Are probiotics safe for those with kidney disease or those who are at risk?
Probiotics are live organisms that may offer health benefits when consumed. Often probiotics are sold as supplements, but they can also be found in certain foods, such as yogurt and other fermented dairy products. Most of the research on the benefits of probiotics is mixed and at times difficult to interpret. Scientific studies clearly show the benefit of probiotics in the prevention of antibiotic associated diarrhea. Studies show that probiotics seem to prevent and stall the development of antibiotic-associated diarrhea but may not prevent diarrhea associated with C.difficile (pseudomembraneous colitis) which is the most severe form of antibiotic-associated diarrhea. Many studies also point to the fact that probiotics that contain multiple types of bacteria seem to be superior to those with only a single bacteria type.
I have high blood pressure and diabetes, which I know are two major risk factors for kidney disease. What can I do to prevent myself from developing kidney disease?
You are correct in that high blood pressure and diabetes are two major risk factors for kidney disease. Sixty percent (60%) of patients starting dialysis have either high blood pressure, diabetes or both. Additional risk factors include having a family history of kidney failure and being age 60 or older. A history of kidney stones, smoking, obesity and cardiovascular disease also place you at increased risk for developing kidney disease, but the good news is that there are lifestyle changes you can make to reduce your risk.
Exercise has been shown to decrease blood pressure, reduce weight and improve the functioning of the heart. Exercise also improves control of diabetes and reduces blood fats and cholesterol. All of these have a direct impact on kidney function. Those with diabetes should also carefully monitor their blood sugar levels.
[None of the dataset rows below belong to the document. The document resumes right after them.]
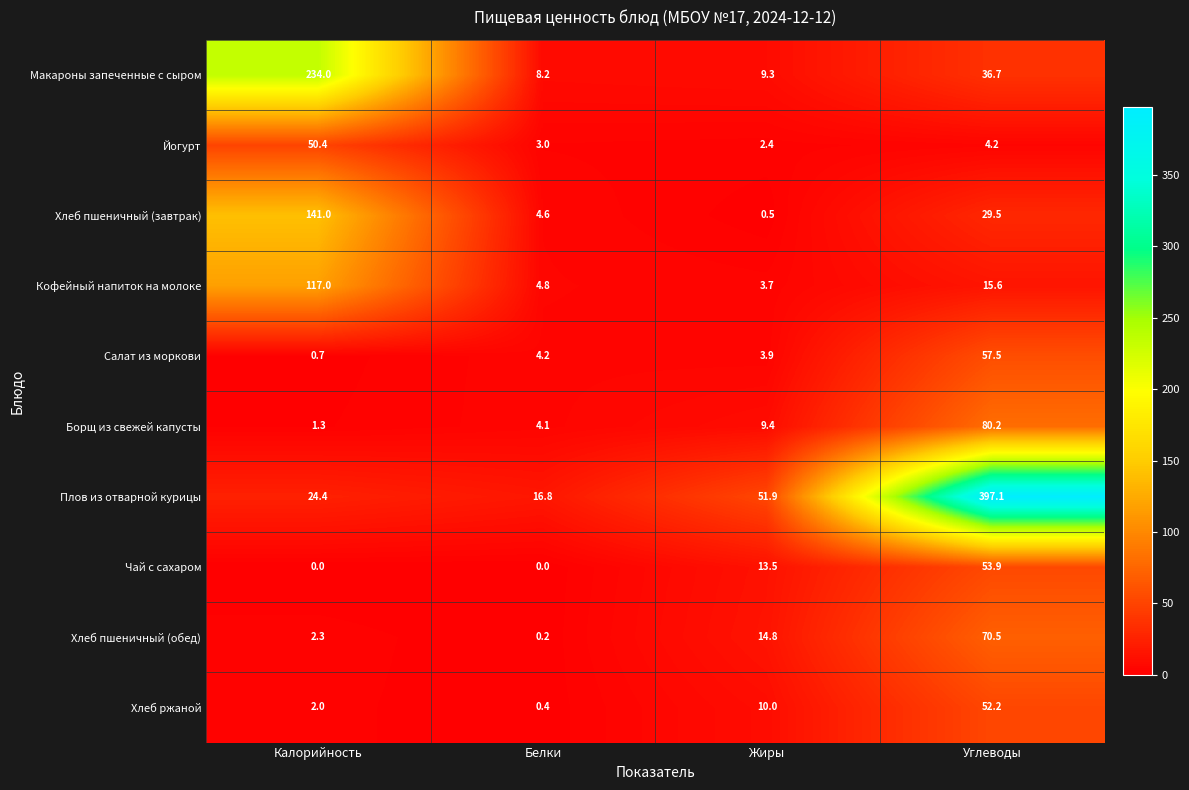

Is it true that Кофейный напиток на молоке equals 189.3 at Калорийность?

False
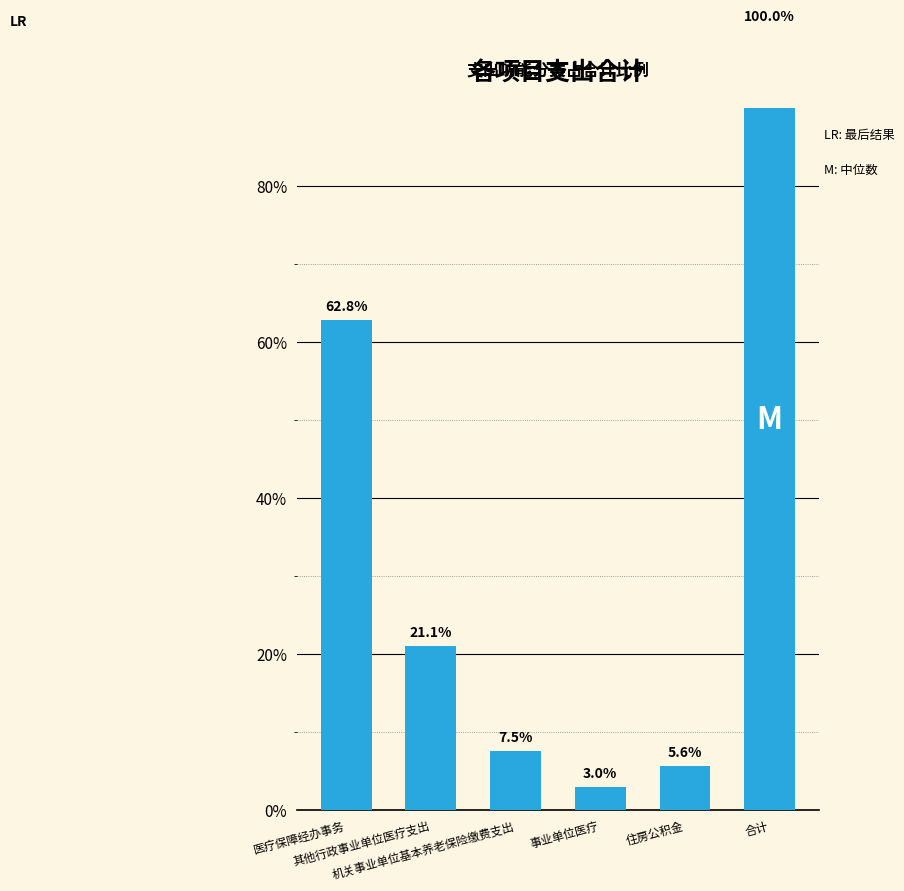

Rank the categories by value from highest to lowest.

合计, 医疗保障经办事务, 其他行政事业单位医疗支出, 机关事业单位基本养老保险缴费支出, 住房公积金, 事业单位医疗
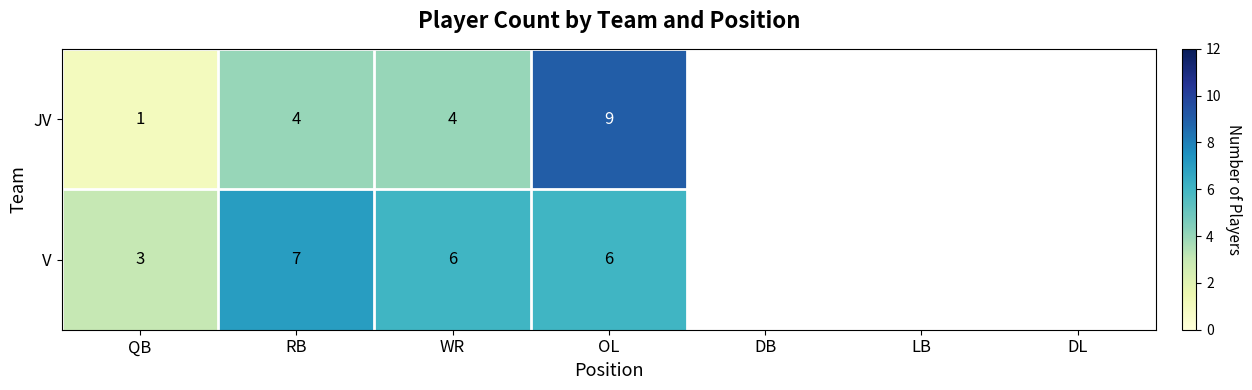

The value of V at RB is 4. True or false?

False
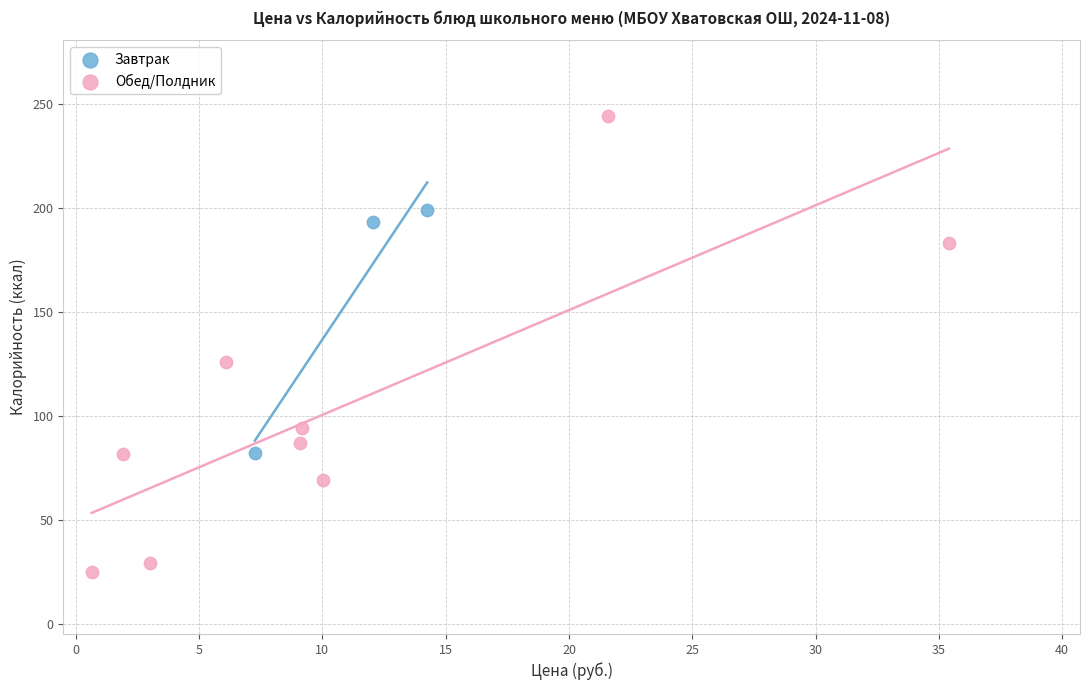

Which series reaches the minimum Y coordinate?

Обед/Полдник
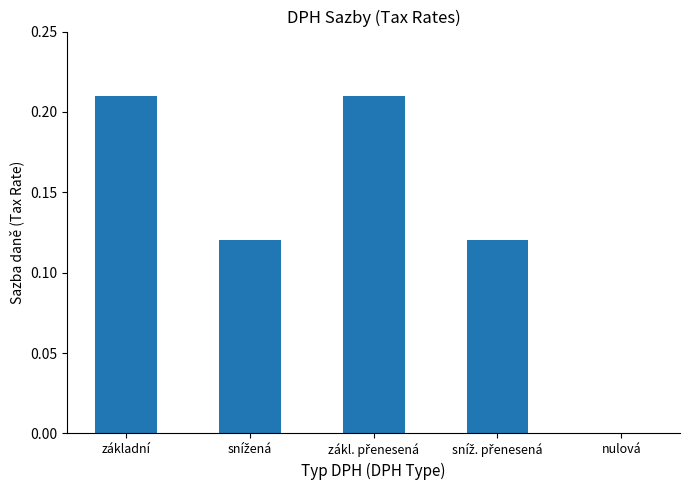

The chart shows a value of 0.1 at základní. True or false?

False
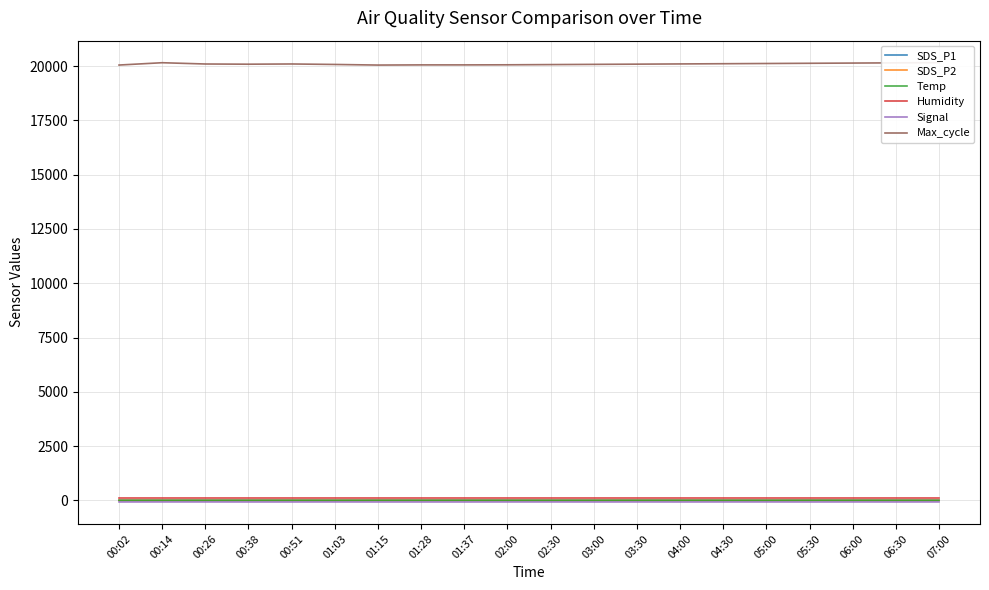

The SDS_P2 series shows 6.8 at 01:15. True or false?

False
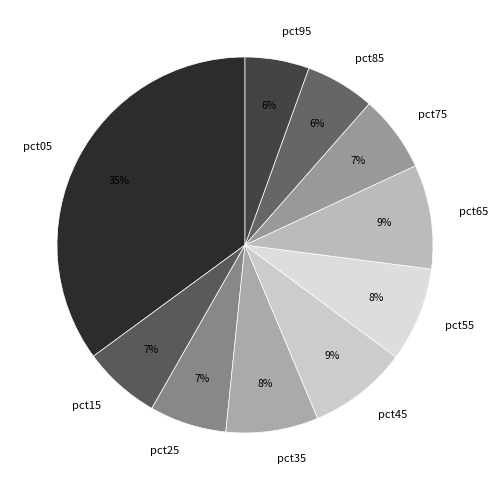

How many segments does this pie chart have?

10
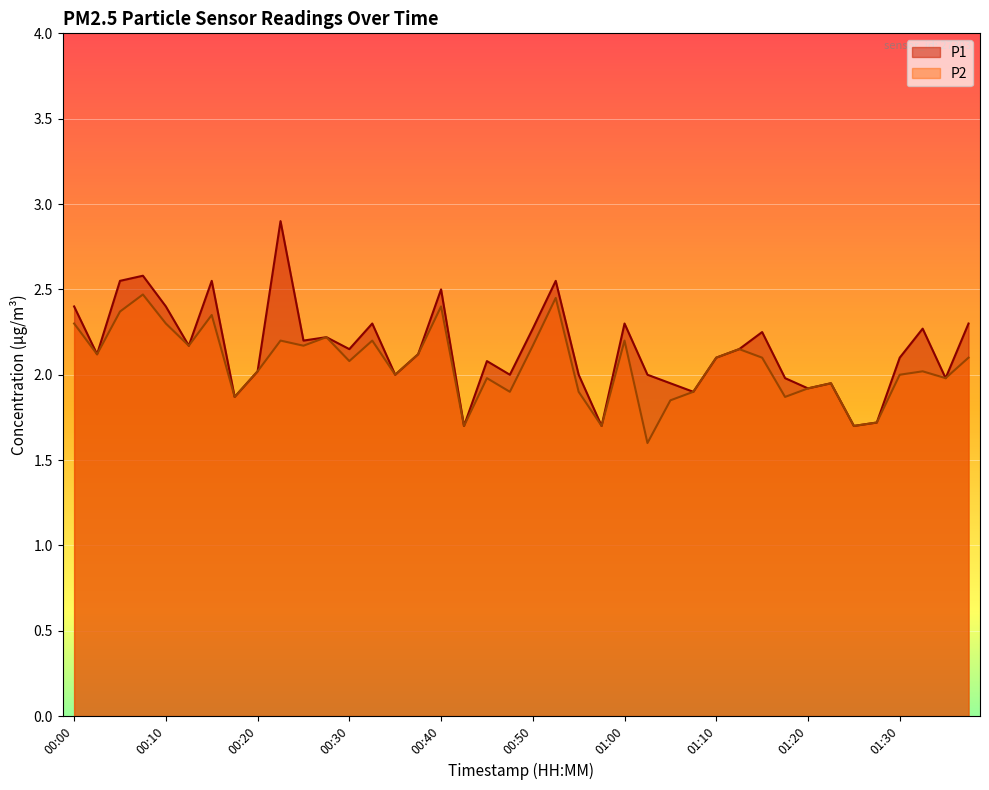

Rank the series by their maximum value, from lowest to highest.

P2, P1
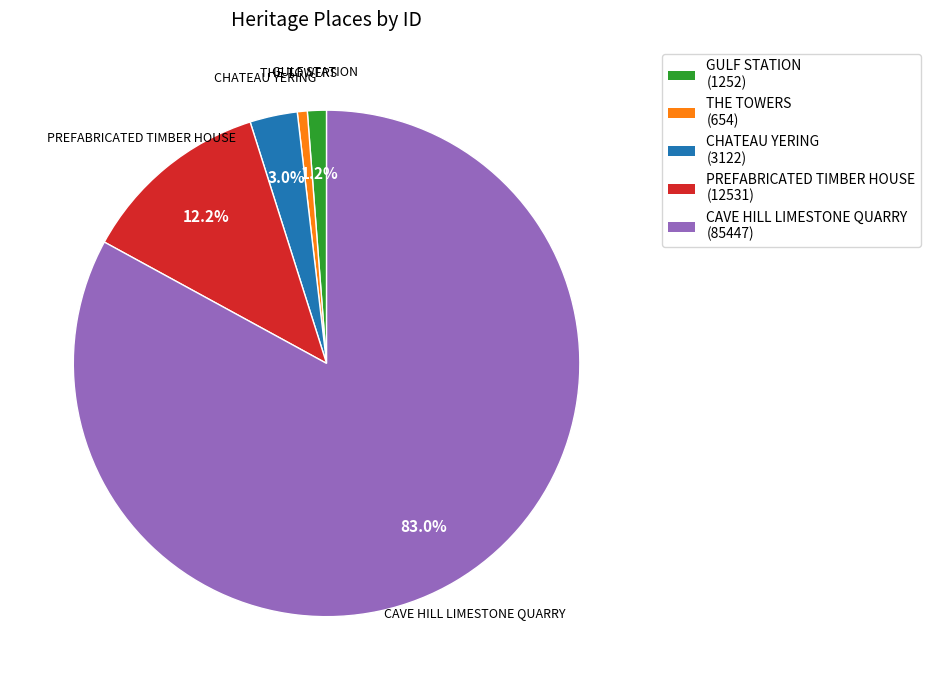

Combined, do CAVE HILL LIMESTONE QUARRY and GULF STATION account for over 50%?

Yes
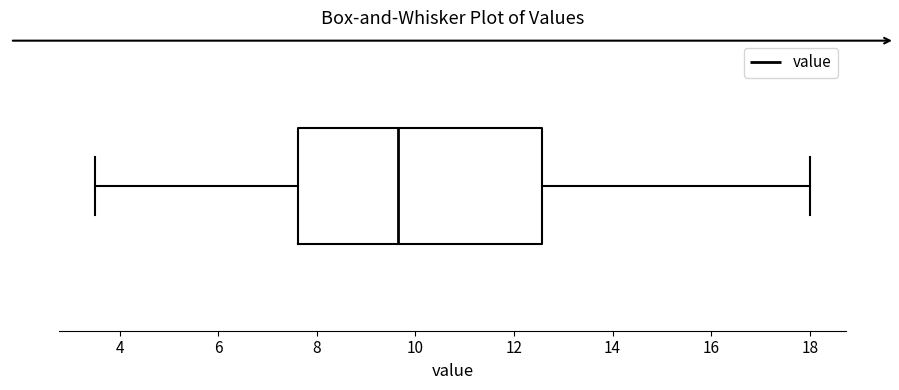

Read this box plot against the x-axis: the position of the median line, the range covered by the box, and the ends of both whiskers. The values are not printed on the chart, so give them approximately, as read against the axis.

median 9.6, box 7.6 to 12.6, whiskers 3.6 to 18.0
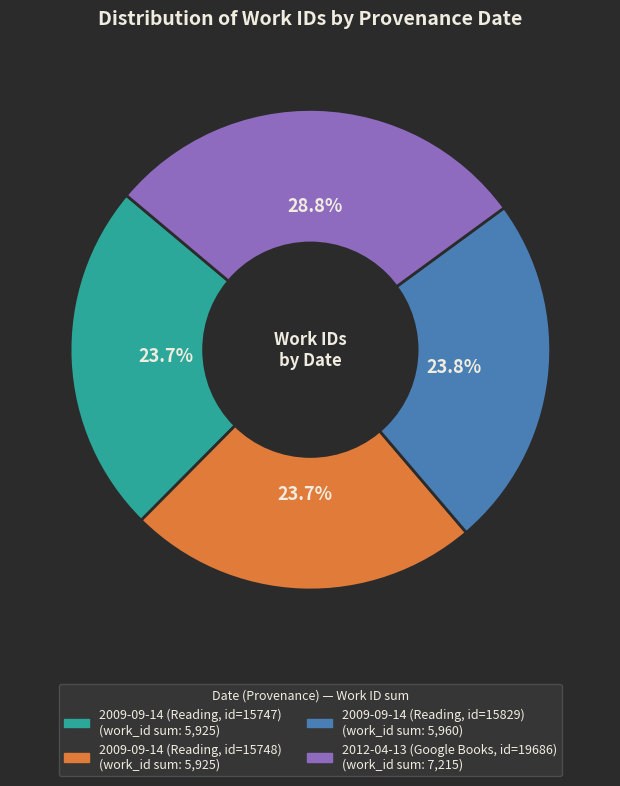

Count the number of slices in the pie.

4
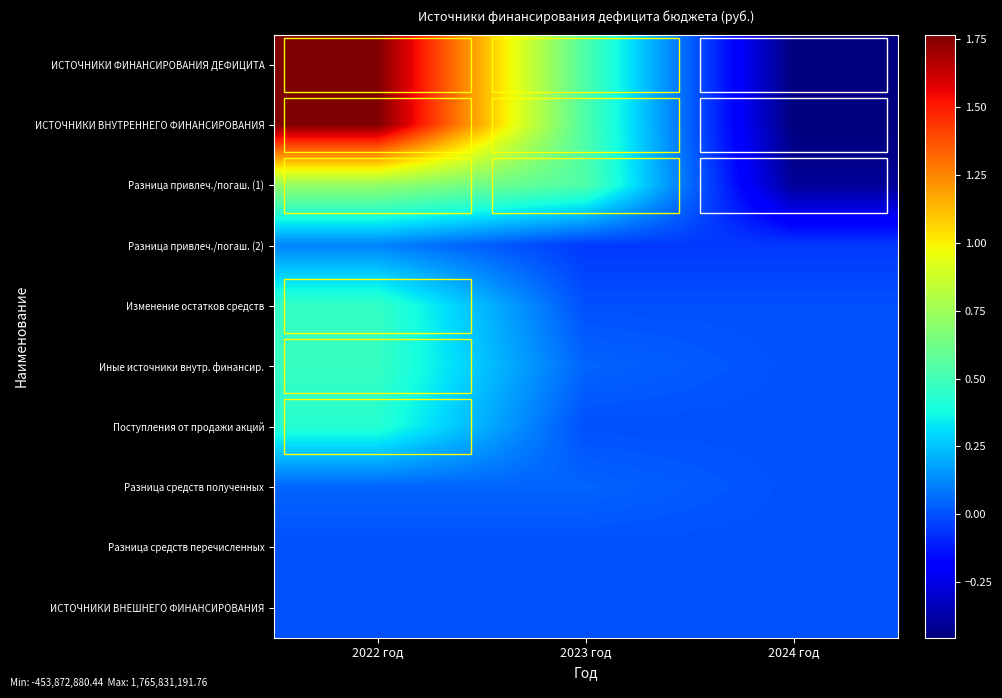

Which series changed the most between 2022 год and 2023 год?

ИСТОЧНИКИ ФИНАНСИРОВАНИЯ ДЕФИЦИТА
Because the kidneys are very vascular organs, meaning they contain many blood vessels, they can be damaged by high blood sugar levels.
Recent reports also suggest a possible link between probiotics in the diet and improving blood pressure and blood sugar control. These studies also indicate that probiotics with multiple bacterial types (as in yogurt cultures) seem to be superior to those with a single bacteria type (as seen in probiotic supplements). Adding yogurt and other cultured dairy products to the diet may be part of a healthy lifestyle leading to improved blood pressure and diabetic control.